I need to classify words into their parts of speech. Like a verb, a noun, an adverb etc.. I used the

nltk.word_tokenize() #to identify word in a sentence 
nltk.pos_tag()       #to identify the parts of speech
nltk.ne_chunk()      #to identify Named entities. 

The out put of this is a tree. Eg

>>> sentence = "I am Jhon from America"
>>> sent1 = nltk.word_tokenize(sentence )
>>> sent2 = nltk.pos_tag(sent1)
>>> sent3 =  nltk.ne_chunk(sent2, binary=True)
>>> sent3
Tree('S', [('I', 'PRP'), ('am', 'VBP'), Tree('NE', [('Jhon', 'NNP')]), ('from', 'IN'), Tree('NE', [('America', 'NNP')])])
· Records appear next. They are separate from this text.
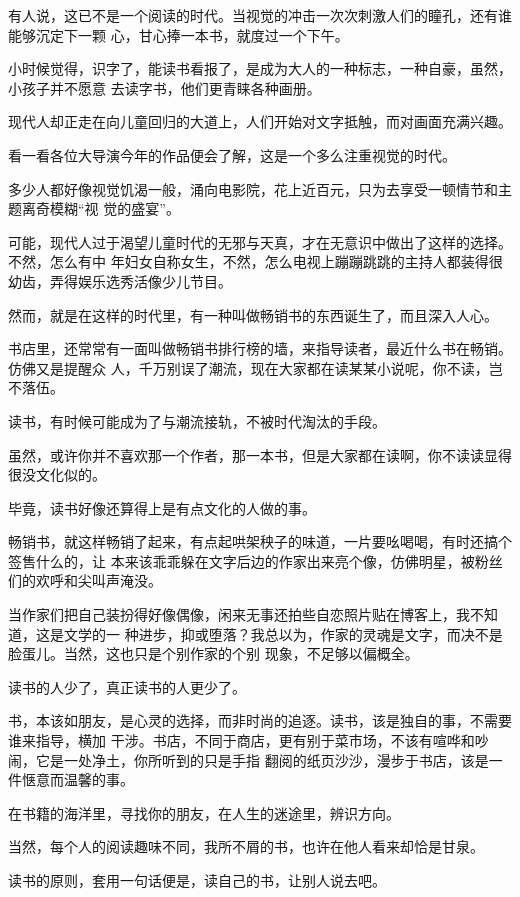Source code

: \documentclass[12pt,a4paper]{article}
\begin{document}
		有人说，这已不是一个阅读的时代。当视觉的冲击一次次刺激人们的瞳孔，还有谁能够沉定下一颗
	心，甘心捧一本书，就度过一个下午。

		小时候觉得，识字了，能读书看报了，是成为大人的一种标志，一种自豪，虽然，小孩子并不愿意
	去读字书，他们更青睐各种画册。

		现代人却正走在向儿童回归的大道上，人们开始对文字抵触，而对画面充满兴趣。\par
		看一看各位大导演今年的作品便会了解，这是一个多么注重视觉的时代。

		多少人都好像视觉饥渴一般，涌向电影院，花上近百元，只为去享受一顿情节和主题离奇模糊“视
	觉的盛宴”。

		可能，现代人过于渴望儿童时代的无邪与天真，才在无意识中做出了这样的选择。不然，怎么有中
	年妇女自称女生，不然，怎么电视上蹦蹦跳跳的主持人都装得很幼齿，弄得娱乐选秀活像少儿节目。

		然而，就是在这样的时代里，有一种叫做畅销书的东西诞生了，而且深入人心。

		书店里，还常常有一面叫做畅销书排行榜的墙，来指导读者，最近什么书在畅销。仿佛又是提醒众
	人，千万别误了潮流，现在大家都在读某某小说呢，你不读，岂不落伍。

		读书，有时候可能成为了与潮流接轨，不被时代淘汰的手段。\par
		虽然，或许你并不喜欢那一个作者，那一本书，但是大家都在读啊，你不读读显得很没文化似的。\par
		毕竟，读书好像还算得上是有点文化的人做的事。

		畅销书，就这样畅销了起来，有点起哄架秧子的味道，一片要吆喝喝，有时还搞个签售什么的，让
	本来该乖乖躲在文字后边的作家出来亮个像，仿佛明星，被粉丝们的欢呼和尖叫声淹没。

		当作家们把自己装扮得好像偶像，闲来无事还拍些自恋照片贴在博客上，我不知道，这是文学的一
	种进步，抑或堕落？我总以为，作家的灵魂是文字，而决不是脸蛋儿。当然，这也只是个别作家的个别
	现象，不足够以偏概全。

		读书的人少了，真正读书的人更少了。

		书，本该如朋友，是心灵的选择，而非时尚的追逐。读书，该是独自的事，不需要谁来指导，横加
	干涉。书店，不同于商店，更有别于菜市场，不该有喧哗和吵闹，它是一处净土，你所听到的只是手指
	翻阅的纸页沙沙，漫步于书店，该是一件惬意而温馨的事。

		在书籍的海洋里，寻找你的朋友，在人生的迷途里，辨识方向。\par
		当然，每个人的阅读趣味不同，我所不屑的书，也许在他人看来却恰是甘泉。

		读书的原则，套用一句话便是，读自己的书，让别人说去吧。
\end{document}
When accessing the element in this tree, i did it as follows:

>>> sent3[0]
('I', 'PRP')
>>> sent3[0][0]
'I'
>>> sent3[0][1]
'PRP'

But when accessing a Named Entity:

>>> sent3[2]
Tree('NE', [('Jhon', 'NNP')])
>>> sent3[2][0]
('Jhon', 'NNP')
>>> sent3[2][1]    
Traceback (most recent call last):
  File "<pyshell#121>", line 1, in <module>
    sent3[2][1]
  File "C:\Python26\lib\site-packages\nltk\tree.py", line 139, in __getitem__
    return list.__getitem__(self, index)
IndexError: list index out of range

I got the above error.

What i want is to get the output as 'NE' similar to the previous 'PRP' so i cant identify which word is a Named Entity. Is there any way of doing this with NLTK in python?? If so please post the command. Or is there a function in the tree library to do this? I need the node value 'NE'

回答1:

This answer may be off base, and in which case I'll delete it, as I don't have NLTK installed here to try it, but I think you can just do:

   >>> sent3[2].node
   'NE'

sent3[2][0] returns the first child of the tree, not the node itself

Edit: I tried this when I got home, and it does indeed work.



回答2:

Below is my code:

chunks = ne_chunk(postags, binary=True)
for c in chunks:
  if hasattr(c, 'node'):
    myNE.append(' '.join(i[0] for i in c.leaves()))


回答3:

This will work

for sent in chunked_sentences:
  for chunk in sent:
    if hasattr(chunk, "label"):
        print(chunk.label())


回答4:

I agree with bdk

sent3[2].node

O/P - 'NE'

I think there is no function in nltk to do it.Above solution will work but for reference you can check here

for looping problem you can do :-

 for i in range(len(sent3)):
     if "NE" in str(sent3[i]):
          print sent3[i].node

I have executed this in nltk and it works fine..



回答5:

Now sent3[2].node is outdated.

use sent3[2].label() instead